- Associated Press - Saturday, January 21, 2017

ROANOKE, Va. (AP) - Irma Jean Young-Smith collected crowns.

She began purchasing church hats in the 1960s, eventually becoming known around Pulaski as “The Hat Lady” as her assortment grew. She was participating in a time-honored tradition among black American women, wearing decorative hats as an expression of her religious faith and personal fashion sense.

The hats were such an integral part of her public presentation that her friends and family gave them nicknames. A small brown hat with a bow earned the name “Business.” A wavy red hat was dubbed “Sombrero Rojo.” Others were called “Pink Lady,” ”Diva” and “Robin Hood.” A tall brown hat with a spectacular floral design mounted on one side was christened “Show Stopper.”

She died in March 2016 at age 74. By that time, she’d accumulated 150 hats, a number of them now hard-to-find vintage artifacts. Sunday, the Harrison Museum of African American Culture is opening “Extraordinary Crowns: The Collection of Irma Jean Young-Smith,” a selection of 30 of those hats.

The show provides context for the hats drawn from Young-Smith’s personal life, and from African and black American history. The hat designs are influenced by traditional African hair arrangements and methods slaves used to preserve their heritage. They also reflect 20th-century fashion trends.

“We’re trying to present the hats for their artistic beauty, as well as the relationships to the historical elements,” said Harrison Museum board president Charles Price.

At the opening reception Sunday from 2 to 4 p.m., Young-Smith’s family members will speak about her life and her collection.

Young-Smith focused on fashion as a way of coping with the chronic pain of rheumatoid arthritis, said Guy Smith, one of her sons. “She didn’t let it define her.” Her hats were “kind of a source of escape for her,” he added. His father, Robert Smith, indulged her penchant for hat shopping. “He enjoyed seeing her happy.”
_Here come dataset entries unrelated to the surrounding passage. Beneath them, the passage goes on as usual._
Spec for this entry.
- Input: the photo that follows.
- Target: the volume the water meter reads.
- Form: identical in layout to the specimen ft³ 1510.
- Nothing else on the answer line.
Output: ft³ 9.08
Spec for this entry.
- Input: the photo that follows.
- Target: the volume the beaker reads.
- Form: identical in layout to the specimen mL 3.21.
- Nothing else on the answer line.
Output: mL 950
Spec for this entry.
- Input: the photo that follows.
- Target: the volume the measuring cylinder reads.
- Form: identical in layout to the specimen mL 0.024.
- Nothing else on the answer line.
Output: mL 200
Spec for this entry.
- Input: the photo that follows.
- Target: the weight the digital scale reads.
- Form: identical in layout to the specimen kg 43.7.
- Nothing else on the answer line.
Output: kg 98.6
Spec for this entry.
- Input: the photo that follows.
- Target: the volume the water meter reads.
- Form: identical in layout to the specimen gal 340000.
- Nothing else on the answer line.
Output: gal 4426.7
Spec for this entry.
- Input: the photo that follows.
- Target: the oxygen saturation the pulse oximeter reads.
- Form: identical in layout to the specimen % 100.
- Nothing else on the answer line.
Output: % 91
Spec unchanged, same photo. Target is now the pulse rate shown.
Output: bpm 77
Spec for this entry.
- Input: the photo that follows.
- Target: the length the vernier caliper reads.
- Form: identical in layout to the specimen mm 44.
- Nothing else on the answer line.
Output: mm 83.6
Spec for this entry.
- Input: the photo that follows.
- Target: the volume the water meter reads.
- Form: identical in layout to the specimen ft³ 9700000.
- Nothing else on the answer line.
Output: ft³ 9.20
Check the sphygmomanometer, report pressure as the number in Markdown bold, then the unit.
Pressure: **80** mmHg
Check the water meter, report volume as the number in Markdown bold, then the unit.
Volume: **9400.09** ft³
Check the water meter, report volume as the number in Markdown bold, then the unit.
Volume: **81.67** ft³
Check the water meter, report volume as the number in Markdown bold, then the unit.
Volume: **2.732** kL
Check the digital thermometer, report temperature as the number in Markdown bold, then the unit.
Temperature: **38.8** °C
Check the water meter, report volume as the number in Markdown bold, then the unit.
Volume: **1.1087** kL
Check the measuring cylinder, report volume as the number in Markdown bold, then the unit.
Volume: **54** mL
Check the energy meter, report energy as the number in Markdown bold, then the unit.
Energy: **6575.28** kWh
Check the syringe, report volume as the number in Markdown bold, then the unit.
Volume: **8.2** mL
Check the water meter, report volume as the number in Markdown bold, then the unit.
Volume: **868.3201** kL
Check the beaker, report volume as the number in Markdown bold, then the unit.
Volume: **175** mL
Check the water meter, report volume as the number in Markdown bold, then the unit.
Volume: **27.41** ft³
More than just fashion statements, hats like those his mother wore served as coming-of-age symbols. Guy Smith described a tradition where young girls would wear simple bonnets in church, then graduate to more grown-up headwear about age 10 to 12, culminating in a fancier, custom-made hat around age 16.

“It’s one of those spoken but unspoken things,” he said. “It is such an integral part of womanhood, the significance of that hat.”

In decades past, the hats could also double as proclamations and celebrations of freedom for women who made their livings during the week as housemaids and nannies, Smith said.

Roanoke museum collections consultant Ashley Webb curated the show for the Harrison Museum. Hollins University student Tamika Torain, who interned with the Harrison, compiled research on the history of headwear and hair styles with an eye toward how those developments are reflected in the designs of the church hats Young-Smith owned.

In some instances, illustrated in the show, the hats echo the tall swooping curves of crown-like hairstyles found in African countries.

Other hat designs evoke how slave women coped with grim realities. Various laws back to the late 1700s required them to keep their hair hidden with knotted headscarves, and records exist of slave owners forcing black women to shave off their hair. Yet the women found ways to subvert these intended humiliations by making the headscarves decorative. The museum show displays beautiful hats Young-Smith owned, including “Business,” that resemble these headscarf designs.

Other hats follow and incorporate fashions from the late 19th and early-to-mid 20th centuries, when American blacks had more freedom to express themselves but also endured Jim Crow discrimination. Photos dating to the late 1890s show black American women sporting hats not unlike Young-Smith‘s.

Her collection included hats from an Essence Magazine fashion line that are difficult to find today, Guy Smith said.

The museum’s literature accompanying the show also includes an etiquette guide to wearing crowns. The list of tips includes “don’t wear a hat that’s wider than your shoulders,” ”don’t wear a crown that’s darker than your shoes” and “wear your crown with pride, and walk with your head held high.”

A different version of this show appeared in the summer of 2016 at the Fine Arts Center for the New River Valley in Pulaski. Titled “Beauty and Grace in the Midst of Adversity,” the show served as both an art exhibition and a tribute to Young-Smith’s life.

“The hats really resonated with people in a lot of different ways,” Guy Smith said. “Everybody seemed to enjoy the hats for different reasons.”

Though Young-Smith had battled rheumatoid arthritis starting in her 20s, the grace of her carriage never betrayed the pain she coped with. This quality stayed true later in life as she dealt with kidney complications. The Pulaski show was intended as “an acknowledgement of people that are struggling with something silently,” her son said.

The Harrison Museum is selling $1 postcards bearing images of Young-Smith’s hats. Half the proceeds from those sales will benefit the Harrison Museum, while the other half will go to the National Kidney Foundation, Guy Smith said.